*** Block opens ***

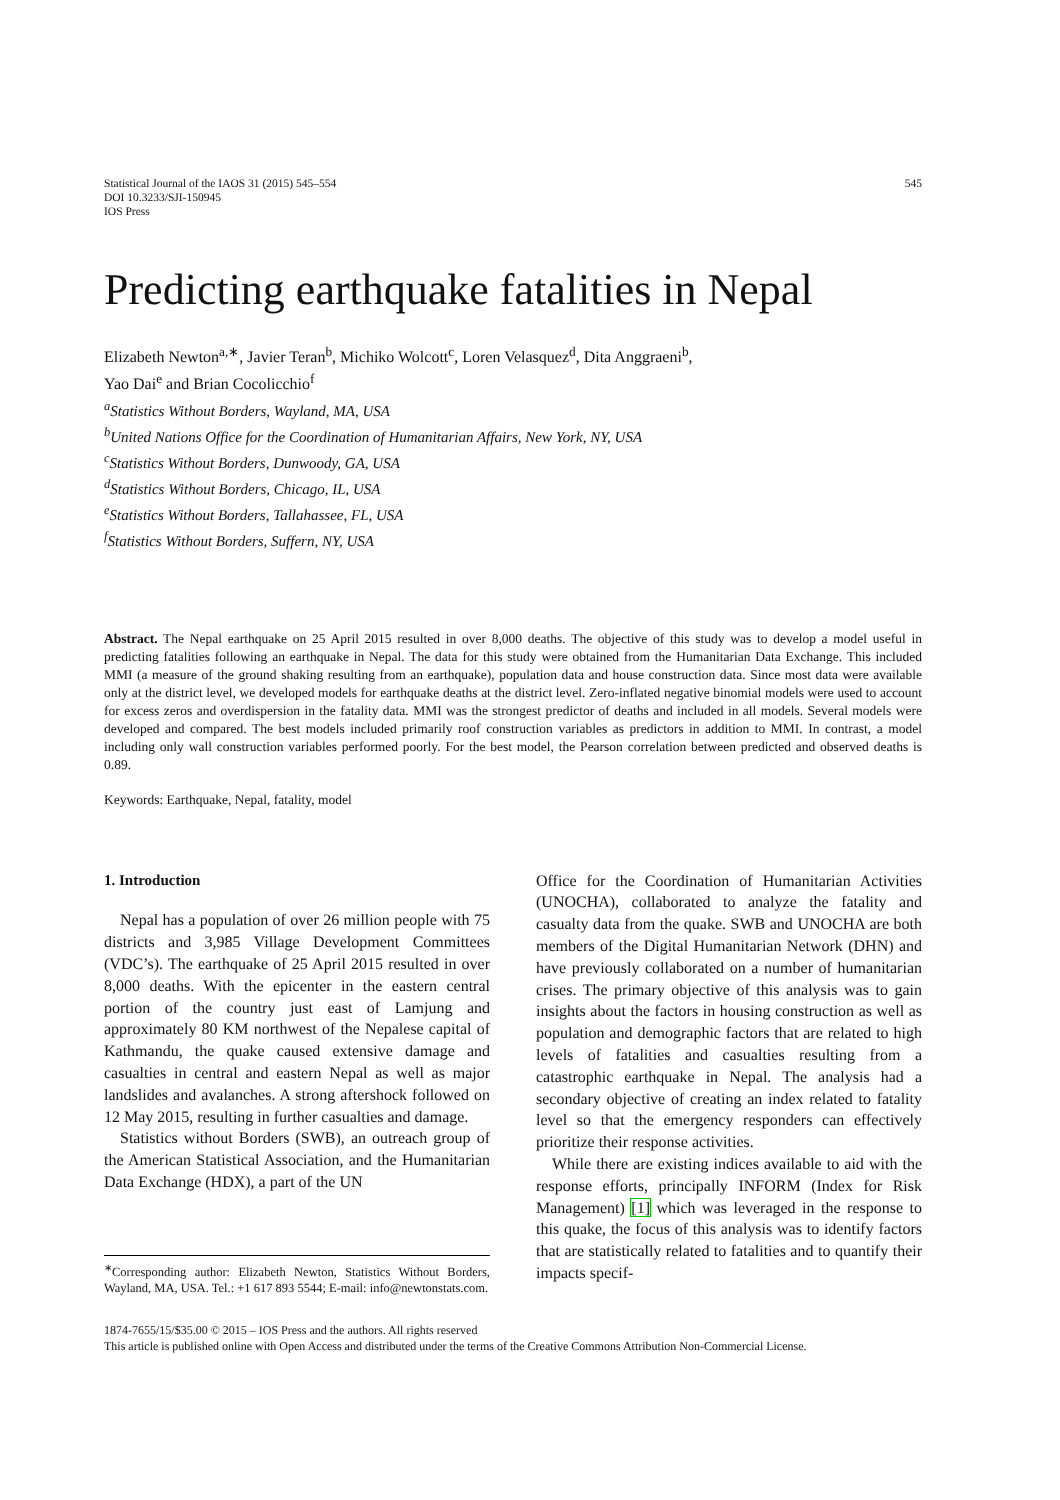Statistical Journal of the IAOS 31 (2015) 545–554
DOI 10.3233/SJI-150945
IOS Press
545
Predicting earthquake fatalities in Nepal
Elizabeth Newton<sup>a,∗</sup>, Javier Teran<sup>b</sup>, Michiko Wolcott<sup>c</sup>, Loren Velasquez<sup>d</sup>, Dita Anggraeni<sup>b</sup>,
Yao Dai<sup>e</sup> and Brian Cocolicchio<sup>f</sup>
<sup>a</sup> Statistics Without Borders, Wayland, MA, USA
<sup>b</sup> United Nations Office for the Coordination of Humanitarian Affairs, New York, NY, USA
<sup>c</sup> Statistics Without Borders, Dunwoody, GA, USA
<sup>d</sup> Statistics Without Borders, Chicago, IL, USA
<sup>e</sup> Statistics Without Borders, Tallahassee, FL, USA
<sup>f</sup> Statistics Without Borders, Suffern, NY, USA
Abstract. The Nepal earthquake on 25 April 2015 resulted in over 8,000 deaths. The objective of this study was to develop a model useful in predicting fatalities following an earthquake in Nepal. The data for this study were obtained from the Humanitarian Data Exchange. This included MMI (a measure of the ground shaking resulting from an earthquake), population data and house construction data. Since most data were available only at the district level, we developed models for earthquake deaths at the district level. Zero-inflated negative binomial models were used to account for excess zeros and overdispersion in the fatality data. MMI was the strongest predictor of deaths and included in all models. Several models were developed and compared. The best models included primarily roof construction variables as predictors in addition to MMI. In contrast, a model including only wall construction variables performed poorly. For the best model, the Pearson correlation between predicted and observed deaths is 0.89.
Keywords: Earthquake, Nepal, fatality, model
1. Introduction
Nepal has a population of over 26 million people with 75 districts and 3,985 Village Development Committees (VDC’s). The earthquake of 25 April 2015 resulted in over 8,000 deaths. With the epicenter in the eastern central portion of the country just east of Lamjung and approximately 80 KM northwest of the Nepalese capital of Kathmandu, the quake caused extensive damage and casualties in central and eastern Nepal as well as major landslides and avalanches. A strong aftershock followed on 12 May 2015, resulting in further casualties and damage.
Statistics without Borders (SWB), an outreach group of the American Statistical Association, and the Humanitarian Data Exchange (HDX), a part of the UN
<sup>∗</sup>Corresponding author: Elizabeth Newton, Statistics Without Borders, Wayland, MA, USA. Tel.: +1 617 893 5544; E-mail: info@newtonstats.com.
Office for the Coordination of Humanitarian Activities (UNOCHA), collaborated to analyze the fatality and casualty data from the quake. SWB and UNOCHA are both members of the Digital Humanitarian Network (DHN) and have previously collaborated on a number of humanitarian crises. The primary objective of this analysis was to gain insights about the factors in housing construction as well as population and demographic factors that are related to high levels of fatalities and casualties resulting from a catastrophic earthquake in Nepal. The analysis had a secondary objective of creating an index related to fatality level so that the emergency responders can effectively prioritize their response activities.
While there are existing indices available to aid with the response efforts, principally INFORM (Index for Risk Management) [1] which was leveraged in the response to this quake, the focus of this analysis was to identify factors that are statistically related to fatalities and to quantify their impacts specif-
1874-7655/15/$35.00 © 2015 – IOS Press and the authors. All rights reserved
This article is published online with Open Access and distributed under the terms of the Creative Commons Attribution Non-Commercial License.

*** Block closes ***

* **Exercise instructions**: Restate word for word the lines in the material above from the one with "<sup>d</sup> Statistics Without" to the one with "<sup>f</sup> Statistics Without"; both of those lines count, and nothing else does.

* **Response to the exercise**:
<sup>d</sup> Statistics Without Borders, Chicago, IL, USA
<sup>e</sup> Statistics Without Borders, Tallahassee, FL, USA
<sup>f</sup> Statistics Without Borders, Suffern, NY, USA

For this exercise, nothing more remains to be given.